[[ DOCUMENT EXTRACT, beginning ]]

The reason why I ask as this gives an indication where the air is getting in. If it takes several seconds, it may be out in the yard. If it is right away, it is at the pump. I can say that if I closed my main drain all the way and tried to vacuum, I would get a large air pocket in my pump from the high suction pressure. The reason why it wouldn't happen until you started the cleaner is because the suction pressure is a lot more negative at the pump when you connect it than when you don't. It could be the difference of leaking by at the lid or not.. The lid seems as tight as possible as i have a brand new gasket and lid. The only thing i haven't done is lube the gasket, but i cant try that. I have also tried the shaving cream test on all joints,lid and plus with none of them sucking it in the system.

Also one thing ive noticed today- with the pump on the air bubbles come out in spurts, about every 2 seconds- if it had an air leak wouldnt it be constant?
 
Darn.

With a small leak I could see how there would be bubble every 2-3 seconds where there may be some high spots. The air accumulates and then pushes through when the volume is enough. Especially if you are referring to coming out the return. Do you see the same thing in the pump?

[[ DOCUMENT EXTRACT, end ]]

▸ ACTIVITY A: Decide whether each statement agrees with the pool pump air leak thread, answering yes or no with the deciding words quoted: (i) the writer has already lubed the gasket; (ii) the shaving cream test showed none of the joints sucking it into the system; (iii) air that appears right away points to a leak at the pump.
▸ ACTIVITY B: Update a passage of the pool pump air leak thread by substituting "skimmer" for "return". Begin at the words "With a small" and stop after "in the pump?".

[[ DATA FOR REVIEW, beginning ]]

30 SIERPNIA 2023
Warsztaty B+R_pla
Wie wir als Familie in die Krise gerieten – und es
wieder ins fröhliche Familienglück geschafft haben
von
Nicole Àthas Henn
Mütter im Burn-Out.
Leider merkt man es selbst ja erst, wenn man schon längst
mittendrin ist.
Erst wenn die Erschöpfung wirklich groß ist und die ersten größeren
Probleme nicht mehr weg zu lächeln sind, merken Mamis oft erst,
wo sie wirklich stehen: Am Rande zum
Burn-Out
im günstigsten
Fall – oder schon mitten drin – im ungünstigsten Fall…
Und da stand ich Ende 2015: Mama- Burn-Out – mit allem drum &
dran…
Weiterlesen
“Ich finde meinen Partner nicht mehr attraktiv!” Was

[[ DATA FOR REVIEW, end ]]
[[ DATA FOR REVIEW, beginning ]]

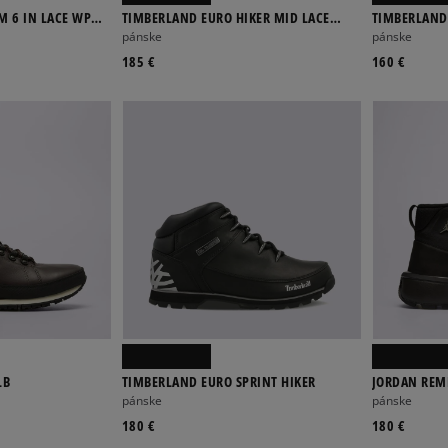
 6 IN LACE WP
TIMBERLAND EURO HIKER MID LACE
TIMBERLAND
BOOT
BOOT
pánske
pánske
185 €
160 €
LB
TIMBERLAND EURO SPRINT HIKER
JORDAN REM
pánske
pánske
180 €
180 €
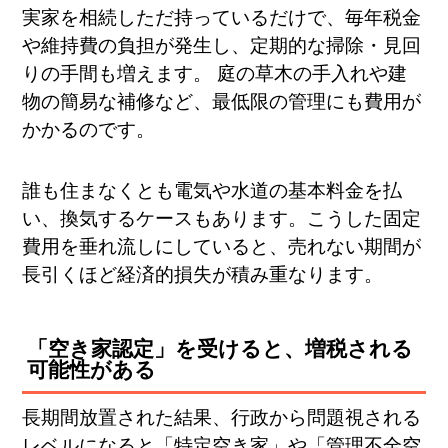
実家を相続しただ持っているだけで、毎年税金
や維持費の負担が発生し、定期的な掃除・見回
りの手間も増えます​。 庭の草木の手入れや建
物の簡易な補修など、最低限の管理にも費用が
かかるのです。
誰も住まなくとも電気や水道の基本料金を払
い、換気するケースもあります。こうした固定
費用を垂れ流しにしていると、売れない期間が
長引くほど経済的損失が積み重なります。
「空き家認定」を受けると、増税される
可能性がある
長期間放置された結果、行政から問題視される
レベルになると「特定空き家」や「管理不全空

[[ DATA FOR REVIEW, end ]]
[[ DATA FOR REVIEW, beginning ]]

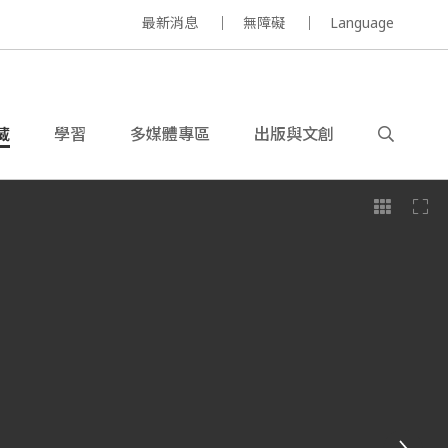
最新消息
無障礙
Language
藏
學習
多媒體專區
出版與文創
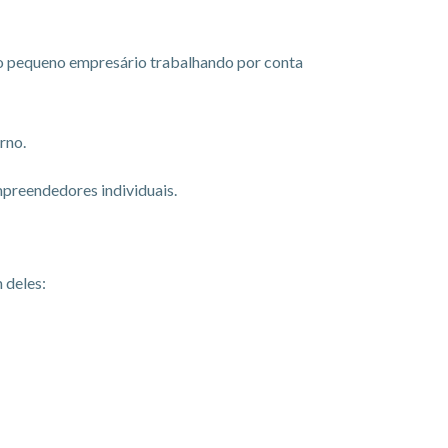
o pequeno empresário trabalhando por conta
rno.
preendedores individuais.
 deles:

[[ DATA FOR REVIEW, end ]]

▸ EXERCISE RESPONSE A:
(i) No: "The only thing i haven't done is lube the gasket"
(ii) Yes: "with none of them sucking it in the system"
(iii) Yes: "If it is right away, it is at the pump."

▸ EXERCISE RESPONSE B:
With a small leak I could see how there would be bubble every 2-3 seconds where there may be some high spots. The air accumulates and then pushes through when the volume is enough. Especially if you are referring to coming out the skimmer. Do you see the same thing in the pump?